Extracted records

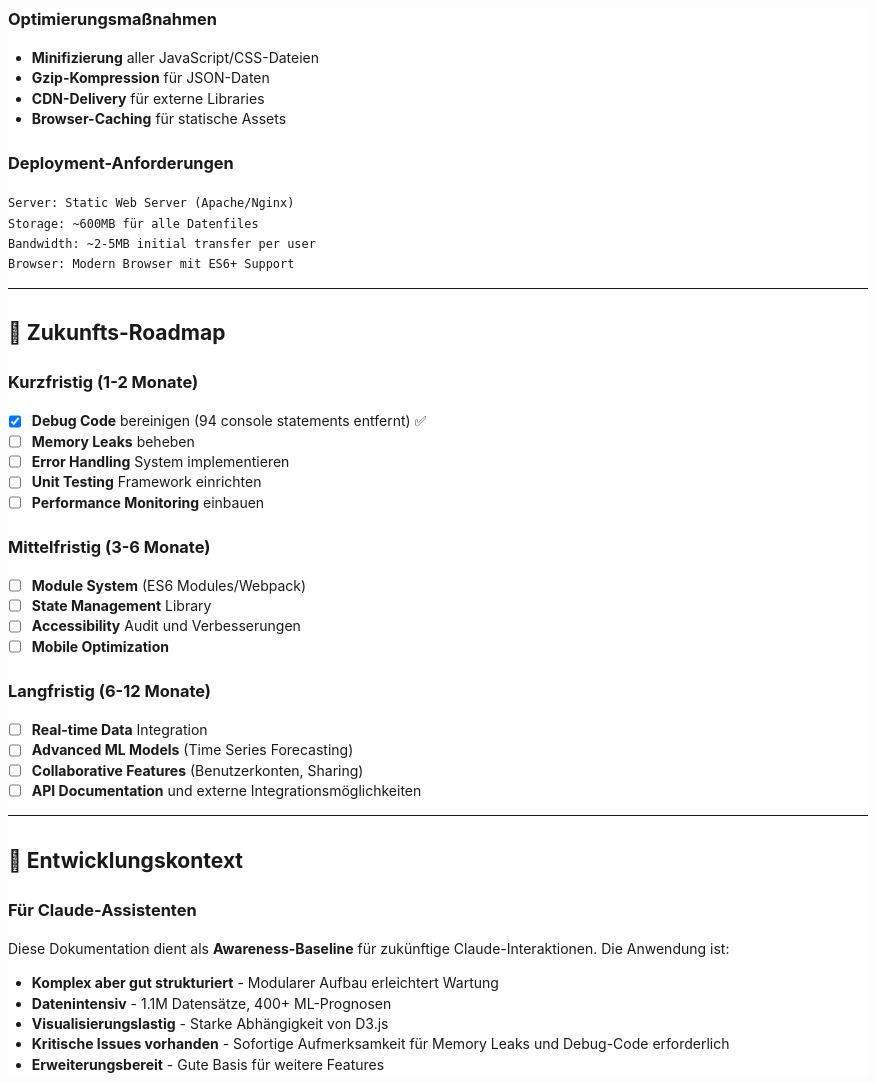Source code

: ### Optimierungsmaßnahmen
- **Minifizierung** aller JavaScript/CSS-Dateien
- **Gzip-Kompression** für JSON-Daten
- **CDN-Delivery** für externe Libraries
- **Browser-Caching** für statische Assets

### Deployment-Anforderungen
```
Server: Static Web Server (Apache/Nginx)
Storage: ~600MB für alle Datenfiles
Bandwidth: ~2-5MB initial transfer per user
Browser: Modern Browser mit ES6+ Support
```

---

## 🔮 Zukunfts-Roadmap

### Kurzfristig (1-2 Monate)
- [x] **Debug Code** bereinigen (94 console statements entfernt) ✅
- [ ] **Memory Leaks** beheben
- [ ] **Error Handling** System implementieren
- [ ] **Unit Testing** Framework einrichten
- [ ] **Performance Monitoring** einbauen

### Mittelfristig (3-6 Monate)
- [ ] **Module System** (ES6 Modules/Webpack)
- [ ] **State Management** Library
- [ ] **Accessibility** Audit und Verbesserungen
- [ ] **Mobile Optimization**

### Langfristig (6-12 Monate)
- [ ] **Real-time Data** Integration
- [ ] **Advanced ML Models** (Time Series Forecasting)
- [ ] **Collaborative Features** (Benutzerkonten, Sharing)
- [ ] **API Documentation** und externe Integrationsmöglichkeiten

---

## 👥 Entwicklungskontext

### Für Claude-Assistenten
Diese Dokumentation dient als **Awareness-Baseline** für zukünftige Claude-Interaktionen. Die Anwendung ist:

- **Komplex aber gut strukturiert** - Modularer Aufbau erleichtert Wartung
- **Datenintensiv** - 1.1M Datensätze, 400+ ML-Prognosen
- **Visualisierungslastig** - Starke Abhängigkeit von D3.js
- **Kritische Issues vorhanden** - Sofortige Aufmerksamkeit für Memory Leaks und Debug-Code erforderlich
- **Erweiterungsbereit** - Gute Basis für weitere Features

# Problem details
The lines to copy are those in the records above containing the word "Features".

# Response to the task
- [ ] **Collaborative Features** (Benutzerkonten, Sharing)
- **Erweiterungsbereit** - Gute Basis für weitere Features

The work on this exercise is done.